Having worked in a number of independent films, actress Sayani Gupta whose films have travelled to film festivals all across the globe, says when it comes to funding, projects on foreign shores have tremendous support from their governments and other bodies as compared to those in India.
Sayani was here to present the film “The Hungry” along with the director Bornila Chatterjee at the sixth edition of Dharamshala International Film Festival.
She says in places like Europe, it’s easy to get grants but in India, a monetary return is an obvious expectation.
“It happens almost everywhere whenever you are trying to gather money and you don’t have the resources. It is hard for everyone when they are starting out but I think one thing that we lack is support from the government or support for funding, ” Sayani told IANS here.
“Like all foreign funds that are there it’s much more… especially for Europe and places, it’s easier to get the grants, there people are willing to give you money for whatever you want to make.. whereas in India, they would want some sort of monetary return,” added the “Jagga Jasoos” actress.
Drawing a comparison between filmmaking during the 1970s and early 1980s when filmmakers like Govind Nihalani were taking the Indian audience by storm, Sayani, who has projects like “Margarita with a Straw” and “Parched” to her credit, threw light on how it’s all about “a business model when it is associated to any kind of filmmaking here”.
“But in the West there is much more excess and temperament-wise there is importance given to the arts and I feel that this is totally we should look into.
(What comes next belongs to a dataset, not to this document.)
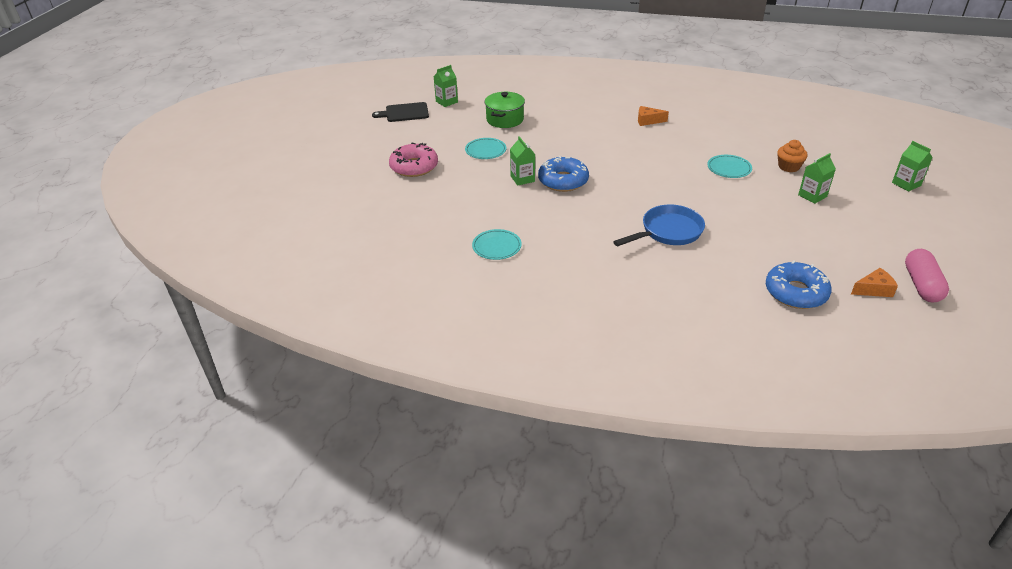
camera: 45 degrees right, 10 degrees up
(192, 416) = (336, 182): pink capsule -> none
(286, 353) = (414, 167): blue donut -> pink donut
In the 1970s and the 1980s when the whole parallel cinema movement took place, independent films were constantly funded… which is why Saeed Mirza, Kundan Shah, Govind Nihalani, these people could make their films.
“There was a constant force behind these filmmakers saying that we are giving you the money, just make whatever you want. Now there is nothing. Now you either have to go to studios or constantly be like ‘who has money’,” Sayani added.
Sayani believes everyone is looking at a business model so it gets “tougher”.
The four-day Dharmashala International Film Festival 2017 ends on Sunday.